Ultimatum historique de la coalition C64 au président congolais : le dialogue doit être convoqué avant le 15 août
- Politique
La coalition C64, fer de lance de la défense de l’ordre constitutionnel en République Démocratique du Congo, a annoncé ce lundi 20 juillet 2026 le report de sa marche pacifique initialement prévue le 22 juillet devant le Palais de la Nation à Kinshasa. Une décision stratégique prise après des échanges avec les leaders religieux et l’engagement formel du chef de l’État à organiser un dialogue national inclusif.
Dans un communiqué signé par les cinq figures emblématiques de la coalition — Martin Fayulu (ECiDé), Jean-Marc Kabund (A.Ch), Moïse Katumbi (Ensemble), Augustin Matata (LGD) et Delly Sesanga (Envol) — la C64 justifie ce report comme un « geste de responsabilité ». Cette initiative s’inscrit dans la continuité de l’appel lancé par la Conférence épiscopale nationale du Congo (CENCO) et l’Église du Christ au Congo (ECC), invitant à privilégier la voie du dialogue pour résoudre la crise politique actuelle.
Un ultimatum clair adressé à Félix Tshisekedi
La coalition ne relâche pas pour autant la pression. Elle exige que le dialogue national inclusif soit convoqué « dans les plus brefs délais », au plus tard le 15 août 2026. Ce rassemblement doit impérativement aborder les défis majeurs auxquels fait face le pays : la menace sécuritaire persistante à l’Est, la crise économique et sociale, ainsi que les réformes institutionnelles nécessaires pour restaurer la paix et l’unité nationale.

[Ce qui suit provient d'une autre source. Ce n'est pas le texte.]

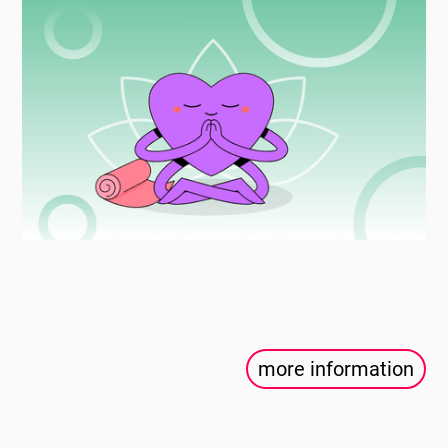
more information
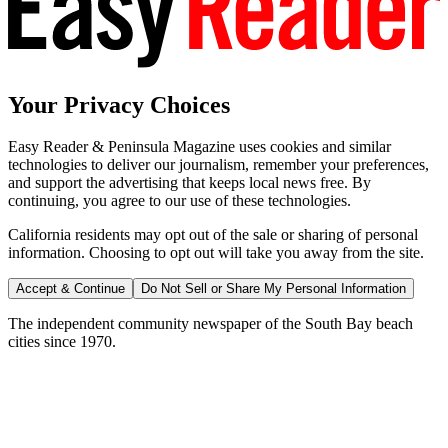
Your Privacy Choices
Easy Reader & Peninsula Magazine uses cookies and similar
technologies to deliver our journalism, remember your preferences,
and support the advertising that keeps local news free. By
continuing, you agree to our use of these technologies.
California residents may opt out of the sale or sharing of personal
information. Choosing to opt out will take you away from the site.
Accept & Continue
Do Not Sell or Share My Personal Information
The independent community newspaper of the South Bay beach
cities since 1970.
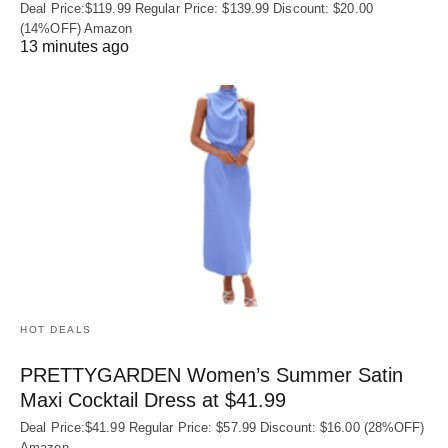
Deal Price:$119.99 Regular Price: $139.99 Discount: $20.00
(14%OFF) Amazon
13 minutes ago
HOT DEALS
PRETTYGARDEN Women’s Summer Satin
Maxi Cocktail Dress at $41.99
Deal Price:$41.99 Regular Price: $57.99 Discount: $16.00 (28%OFF)
Amazon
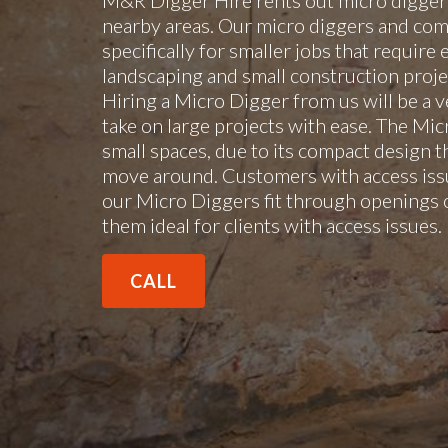
M&R Digger Hire rents out micro diggers
nearby areas. Our micro diggers and com
specifically for smaller jobs that require 
landscaping and small construction projec
Hiring a Micro Digger from us will be a v
take on large projects with ease. The Mi
small spaces, due to its compact design t
move around. Customers with access issu
our Micro Diggers fit through openings 
them ideal for clients with access issues
CALL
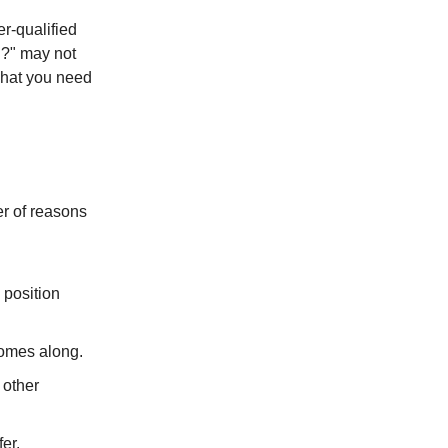
r-qualified
ed?" may not
 what you need
er of reasons
 position
comes along.
 other
er.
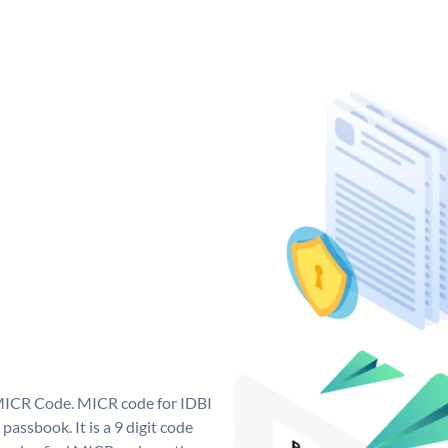
 MICR Code. MICR code for IDBI
assbook. It is a 9 digit code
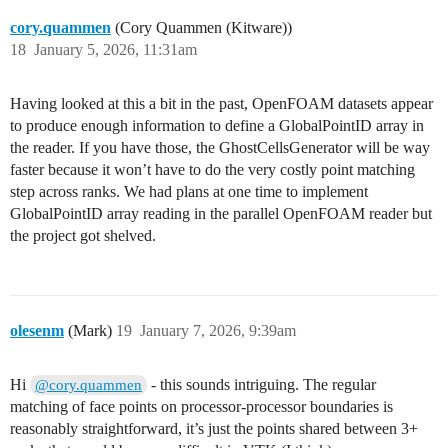
cory.quammen
(Cory Quammen (Kitware))
18
January 5, 2026, 11:31am
Having looked at this a bit in the past, OpenFOAM datasets appear
to produce enough information to define a GlobalPointID array in
the reader. If you have those, the GhostCellsGenerator will be way
faster because it won’t have to do the very costly point matching
step across ranks. We had plans at one time to implement
GlobalPointID array reading in the parallel OpenFOAM reader but
the project got shelved.
olesenm
(Mark)
19
January 7, 2026, 9:39am
Hi
- this sounds intriguing. The regular
@cory.quammen
matching of face points on processor-processor boundaries is
reasonably straightforward, it’s just the points shared between 3+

La C64 rappelle avec fermeté que la Constitution de la RDC, notamment les articles 70 et 220, interdit formellement à tout dirigeant de briguer plus de deux mandats. Elle met en garde contre toute tentative de modification de ce cadre légal, citant explicitement l’hypothèse d’une loi sur le référendum comme une provocation inacceptable.
Des conditions strictes pour le pouvoir
Pour que le dialogue soit crédible et efficace, la coalition demande l’adoption de mesures de confiance destinées à apaiser les tensions. Elle insiste également sur la nécessité de garantir la sécurité des participants et de faciliter un environnement propice aux discussions.

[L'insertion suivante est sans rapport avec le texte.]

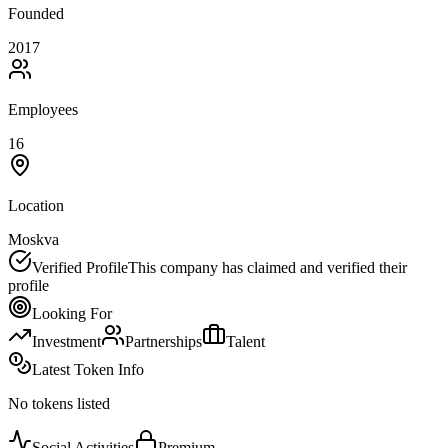
Founded
2017
Employees
16
Location
Moskva
Verified Profile
This company has claimed and verified their
profile
Looking For
Investment
Partnerships
Talent
Latest Token Info
No tokens listed
Social Activities
Premium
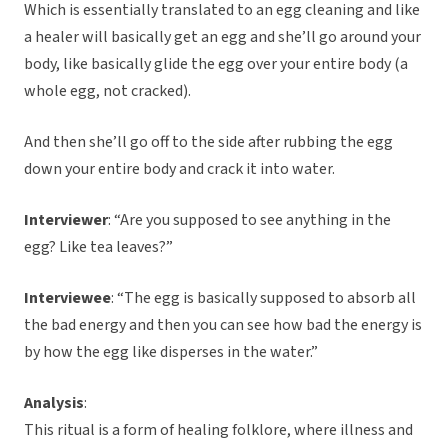
Which is essentially translated to an egg cleaning and like
a healer will basically get an egg and she’ll go around your
body, like basically glide the egg over your entire body (a
whole egg, not cracked).
And then she’ll go off to the side after rubbing the egg
down your entire body and crack it into water.
Interviewer
: “Are you supposed to see anything in the
egg? Like tea leaves?”
Interviewee
: “The egg is basically supposed to absorb all
the bad energy and then you can see how bad the energy is
by how the egg like disperses in the water.”
Analysis
:
This ritual is a form of healing folklore, where illness and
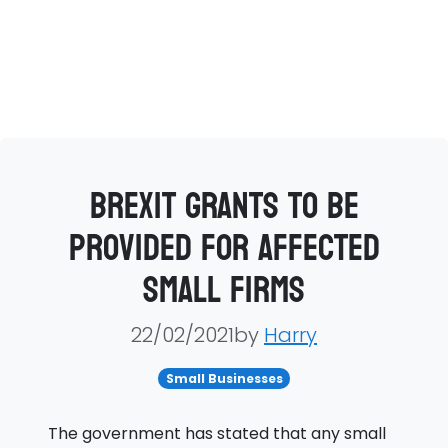
Brexit grants to be
provided for affected
small firms
22/02/2021by
Harry
Small Businesses
The government has stated that any small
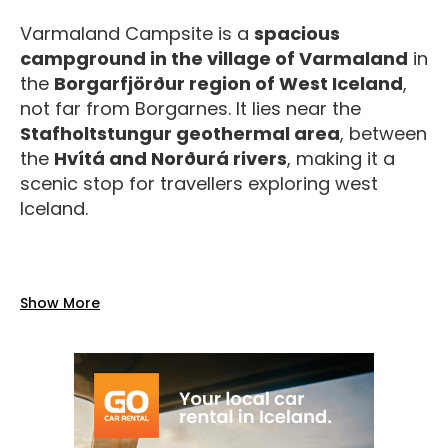
Varmaland Campsite is a
spacious
campground in the village of Varmaland
in
the
Borgarfjörður region of West Iceland
,
not far from Borgarnes. It lies near the
Stafholtstungur geothermal area
, between
the
Hvítá and Norðurá rivers
, making it a
scenic stop for travellers exploring west
Iceland.
Facilities
Show More
The site provides practical services typical of
a rural Icelandic campsite:
Toilets and water supply
on site.
Electricity hookups
available for
campers.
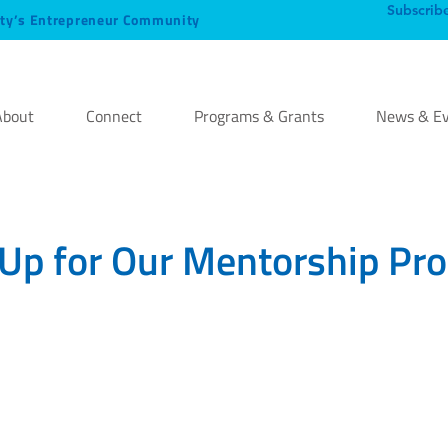
Subscrib
ty’s Entrepreneur Community
About
Connect
Programs & Grants
News & Ev
 Up for Our Mentorship Pr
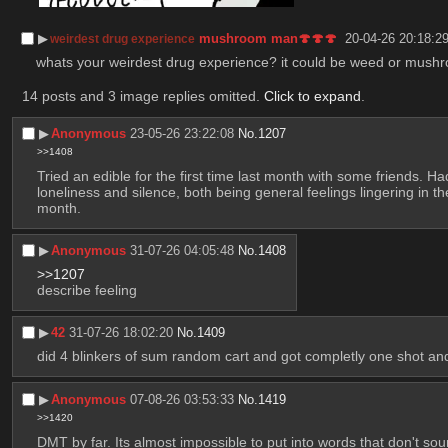
▶︎
mushroom man🍄🍄🍄
20-04-26 20:18:2
weirdest drug experience
whats your weirdest drug experience? it could be weed or mushroom
14 posts and 3 image replies omitted.
Click to expand
.
▶︎
Anonymous
23-05-26 23:22:08
No.
1207
>>1408
Tried an edible for the first time last month with some friends. Ha
loneliness and silence, both being general feelings lingering in t
month.
▶︎
Anonymous
31-07-26 04:05:48
No.
1408
>>1207
describe feeling
▶︎
42
31-07-26 18:02:20
No.
1409
did 4 blinkers of sum random cart and got completly one shot an
▶︎
Anonymous
07-08-26 03:53:33
No.
1419
>>1420
DMT by far. Its almost impossible to put into words that don't sound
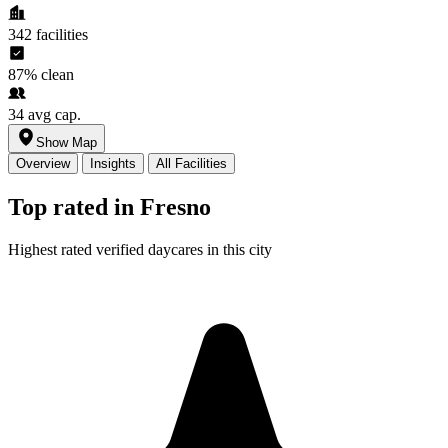
342
facilities
87%
clean
34
avg cap.
Show Map
Overview
Insights
All Facilities
Top rated in Fresno
Highest rated verified daycares in this city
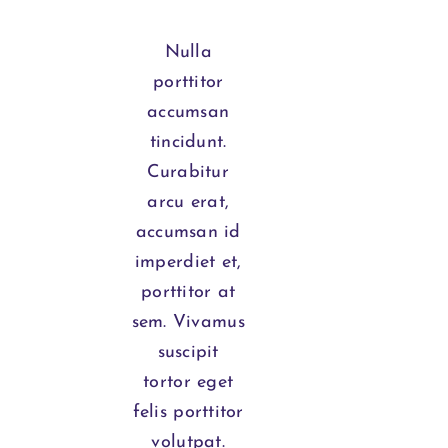
Nulla
porttitor
accumsan
tincidunt.
Curabitur
arcu erat,
accumsan id
imperdiet et,
porttitor at
sem. Vivamus
suscipit
tortor eget
felis porttitor
volutpat.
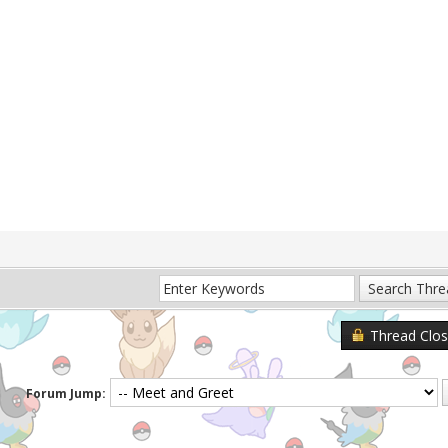
Thread Clo
Forum Jump:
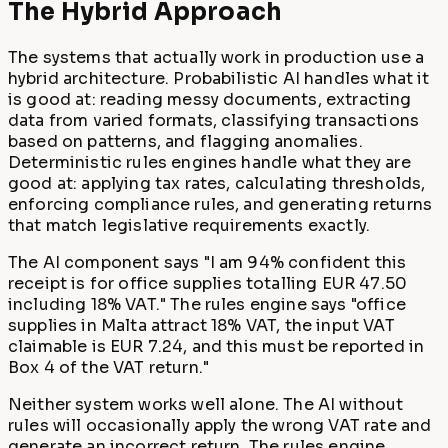
The Hybrid Approach
The systems that actually work in production use a
hybrid architecture. Probabilistic AI handles what it
is good at: reading messy documents, extracting
data from varied formats, classifying transactions
based on patterns, and flagging anomalies.
Deterministic rules engines handle what they are
good at: applying tax rates, calculating thresholds,
enforcing compliance rules, and generating returns
that match legislative requirements exactly.
The AI component says "I am 94% confident this
receipt is for office supplies totalling EUR 47.50
including 18% VAT." The rules engine says "office
supplies in Malta attract 18% VAT, the input VAT
claimable is EUR 7.24, and this must be reported in
Box 4 of the VAT return."
Neither system works well alone. The AI without
rules will occasionally apply the wrong VAT rate and
generate an incorrect return. The rules engine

Le ton est sans équivoque : « La responsabilité de la suite du processus repose désormais sur le président Félix Tshisekedi et son régime ». La C64 se réserve le droit de réactiver ses actions citoyennes si aucun engagement concret n’est pris d’ici le 15 août. En attendant, toutes ses structures, tant en RDC qu’à l’étranger, restent en « état de mobilisation et d’alerte maximale ».

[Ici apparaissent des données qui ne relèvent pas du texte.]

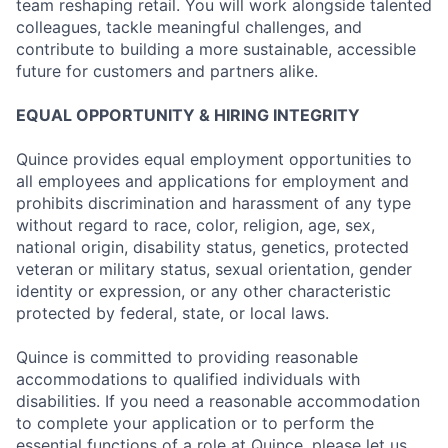
team reshaping retail. You will work alongside talented
colleagues, tackle meaningful challenges, and
contribute to building a more sustainable, accessible
future for customers and partners alike.
EQUAL OPPORTUNITY & HIRING INTEGRITY
Quince provides equal employment opportunities to
all employees and applications for employment and
prohibits discrimination and harassment of any type
without regard to race, color, religion, age, sex,
national origin, disability status, genetics, protected
veteran or military status, sexual orientation, gender
identity or expression, or any other characteristic
protected by federal, state, or local laws.
Quince is committed to providing reasonable
accommodations to qualified individuals with
disabilities. If you need a reasonable accommodation
to complete your application or to perform the
essential functions of a role at Quince, please let us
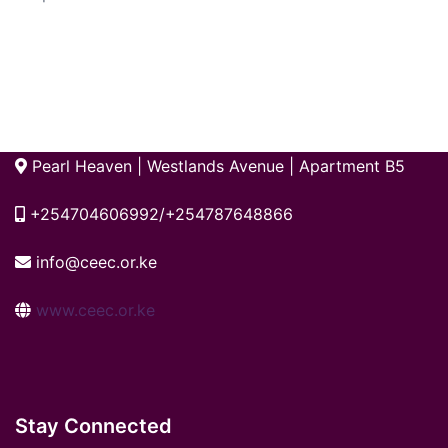
Pearl Heaven | Westlands Avenue | Apartment B5
+254704606992/+254787648866
info@ceec.or.ke
www.ceec.or.ke
Stay Connected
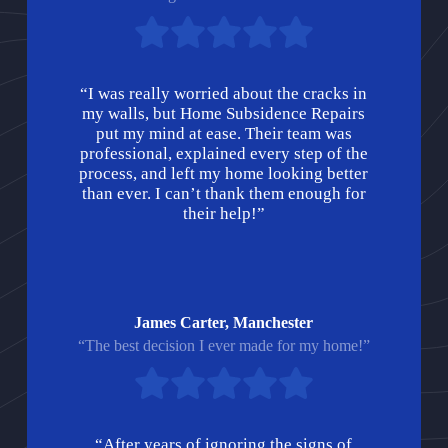
“I was really worried about the cracks in
my walls, but Home Subsidence Repairs
put my mind at ease. Their team was
professional, explained every step of the
process, and left my home looking better
than ever. I can’t thank them enough for
their help!”
James Carter, Manchester
“The best decision I ever made for my home!”
“After years of ignoring the signs of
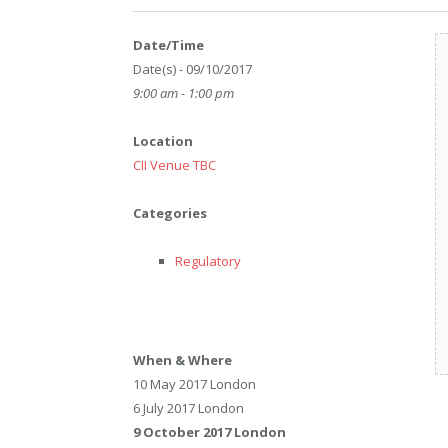
Date/Time
Date(s) - 09/10/2017
9:00 am - 1:00 pm
Location
CII Venue TBC
Categories
Regulatory
When & Where
10 May 2017 London
6 July 2017 London
9 October 2017 London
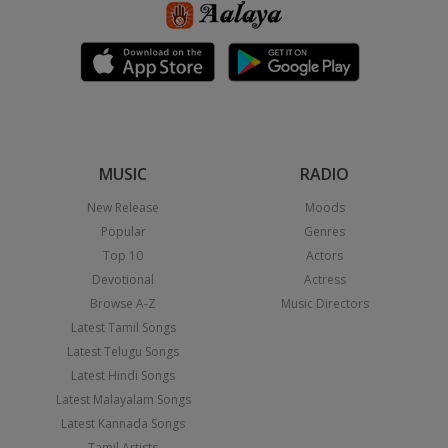
MUSIC
RADIO
New Release
Moods
Popular
Genres
Top 10
Actors
Devotional
Actress
Browse A-Z
Music Directors
Latest Tamil Songs
Latest Telugu Songs
Latest Hindi Songs
Latest Malayalam Songs
Latest Kannada Songs
Tamil Artists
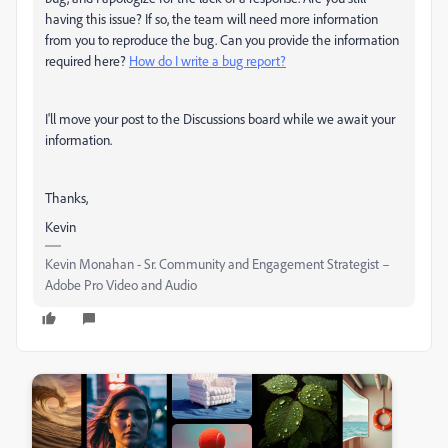
having this issue? If so, the team will need more information
from you to reproduce the bug. Can you provide the information
required here?
How do I write a bug report?
I'll move your post to the Discussions board while we await your
information.
Thanks,
Kevin
Kevin Monahan - Sr. Community and Engagement Strategist –
Adobe Pro Video and Audio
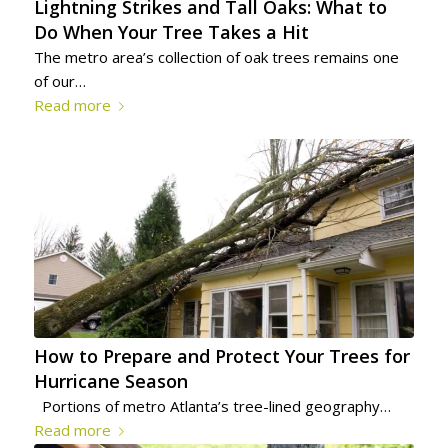
Lightning Strikes and Tall Oaks: What to
Do When Your Tree Takes a Hit
The metro area’s collection of oak trees remains one
of our…
Read more
How to Prepare and Protect Your Trees for
Hurricane Season
Portions of metro Atlanta’s tree-lined geography…
Read more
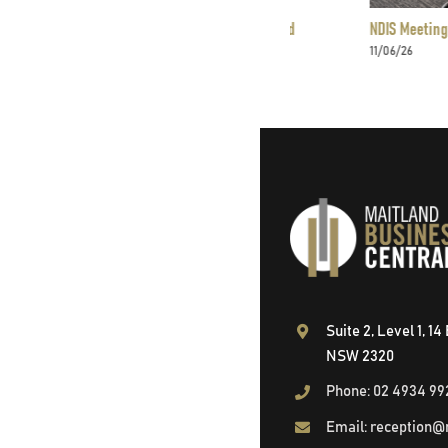
Offices – Serviced Offices in Maitland
NDIS Meeting Rooms in Ma
11/06/26
Suite 2, Level 1, 1
NSW 2320
Phone: 02 4934 99
Email: reception@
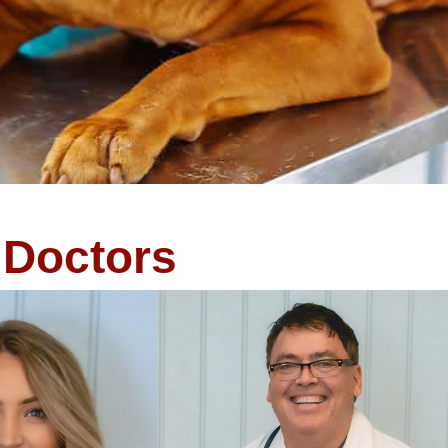
Doctors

Un bras de fer politique en suspens
Cette annonce marque un tournant dans la stratégie de la coalition, qui alterne entre pression politique et ouverture au dialogue. Les observateurs s’interrogent désormais sur la capacité du pouvoir à répondre à ces exigences dans les délais impartis, alors que les tensions sociales et sécuritaires continuent de s’aggraver dans plusieurs régions du pays.
La balle est désormais dans le camp des autorités congolaises. À elles de démontrer leur volonté de sortir de l’impasse par la voie pacifique, sous peine de voir la C64 passer à l’action et relancer des mobilisations massives à travers le pays.